- [AVAILABLE RECORDS]
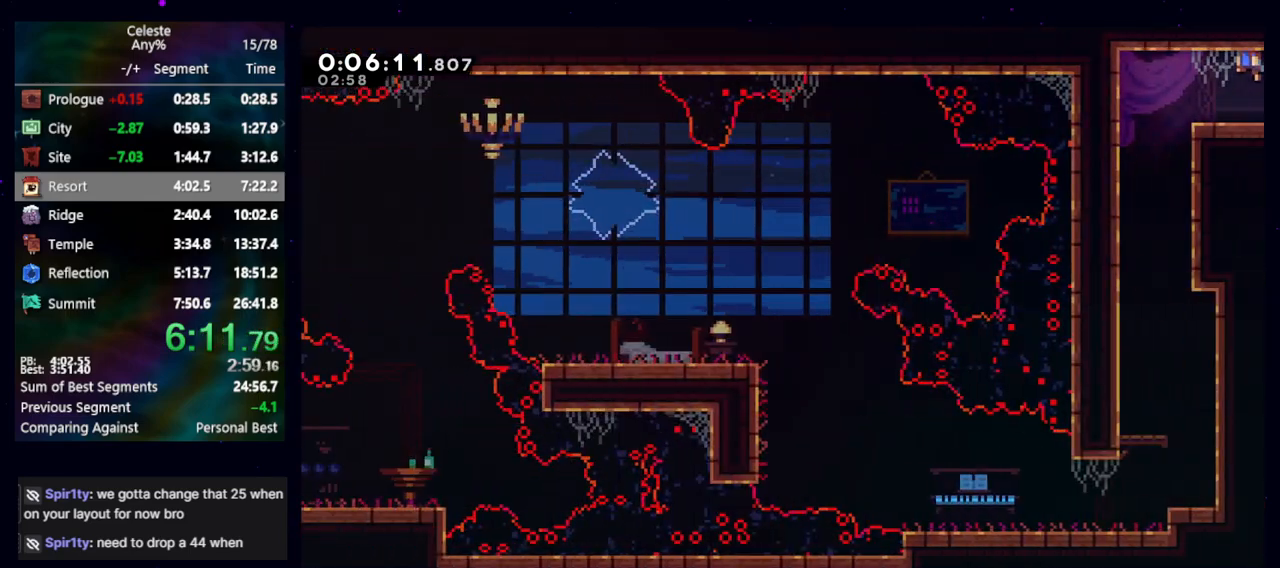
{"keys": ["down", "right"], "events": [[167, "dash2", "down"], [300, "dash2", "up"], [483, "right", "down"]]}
---
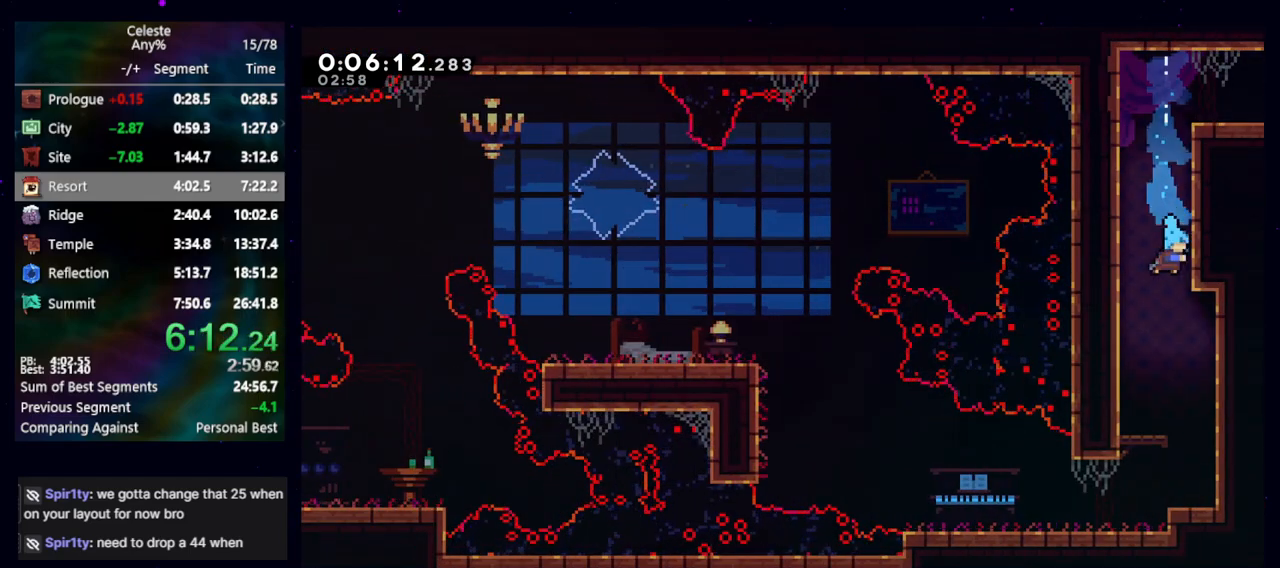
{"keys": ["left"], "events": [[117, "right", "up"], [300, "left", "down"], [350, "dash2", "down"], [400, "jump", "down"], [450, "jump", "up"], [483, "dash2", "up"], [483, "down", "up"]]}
==
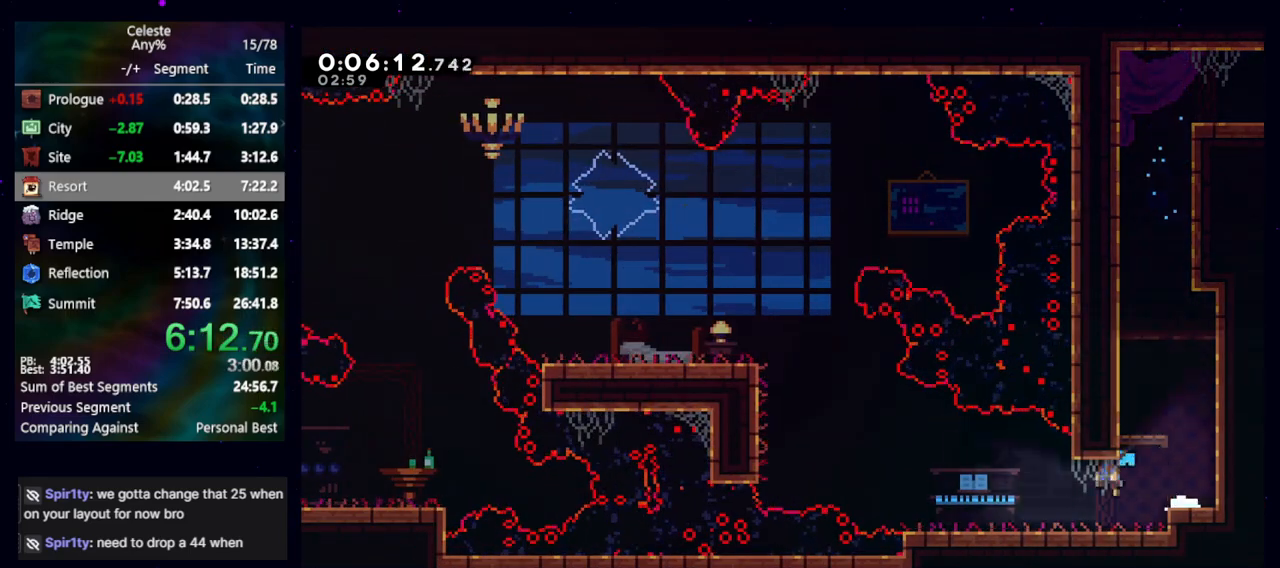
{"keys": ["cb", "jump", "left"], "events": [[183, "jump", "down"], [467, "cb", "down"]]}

- [TASK PROMPT]
Starting from the data above, filter for lines with "left" and copy each one.

- [TASK RESULT]
{"keys": ["left"], "events": [[117, "right", "up"], [300, "left", "down"], [350, "dash2", "down"], [400, "jump", "down"], [450, "jump", "up"], [483, "dash2", "up"], [483, "down", "up"]]}
{"keys": ["cb", "jump", "left"], "events": [[183, "jump", "down"], [467, "cb", "down"]]}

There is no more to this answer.